Here's the thing, though. There are plenty of thrills to be had sifting through people's dirty laundry, but the giggles are harder to find once you realize that A) most of the stuff you'll read is made up anyway and B) the rest of it is mostly boring. Consider the following popular Secrets culled from the top of my Friends feed:

"Getting sick of Netflix shaming me. Yes, I'm STILL watching." 1,139 hearts.
"I'm grateful that I'm a lot nicer person than most people I know." 768 hearts.
"I give way too many thumbs up (IRL) when I'm drunk." 570 hearts.

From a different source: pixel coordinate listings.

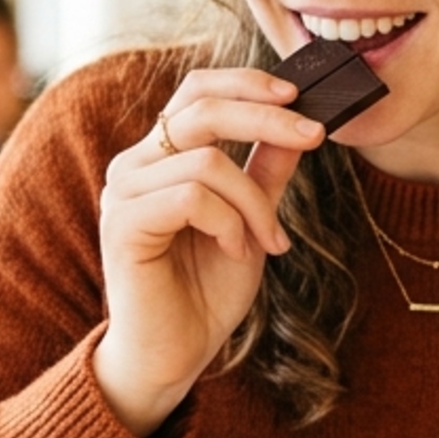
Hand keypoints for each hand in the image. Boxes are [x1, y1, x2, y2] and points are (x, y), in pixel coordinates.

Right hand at [93, 67, 325, 436]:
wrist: (173, 354)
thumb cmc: (205, 291)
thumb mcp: (251, 220)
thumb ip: (266, 171)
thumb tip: (299, 124)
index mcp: (160, 156)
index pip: (197, 91)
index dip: (246, 83)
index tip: (298, 95)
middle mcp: (134, 165)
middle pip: (201, 107)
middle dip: (266, 117)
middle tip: (315, 136)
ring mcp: (123, 192)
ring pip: (207, 160)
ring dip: (254, 203)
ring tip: (268, 242)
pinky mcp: (123, 224)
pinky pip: (192, 198)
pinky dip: (230, 224)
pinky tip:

Compelling stuff this ain't, and that selection provides a pretty thorough cross-section of the stuff you'll find on Secret these days. Most of the frothy insider gossip that characterized Secret's early success seems to have given way to mildly funny observations and plenty of self-aggrandizement. Sarah Perez over at TechCrunch takes a closer look at the mechanics of Secret's fall from buzzy startup grace, in case you needed to see the whole thing in slightly more concrete terms. In the past Secret has been compared (I'd say unfairly) to Frank Warren's PostSecret project, but that's totally off-base -- there's a level of humanity and artistry and pathos that goes into baring your soul via self-decorated postcard. That's not the case here. Today's update seems tailor-made to make Secret easier, more painless to use, but does little to rekindle the reckless, terribly fun spirit of its heyday. It's never been more clear that your Secrets are just snippets of text, basically indistinguishable from all the rest, a commodity to be converted into venture capital dollars by way of entrepreneurial alchemy.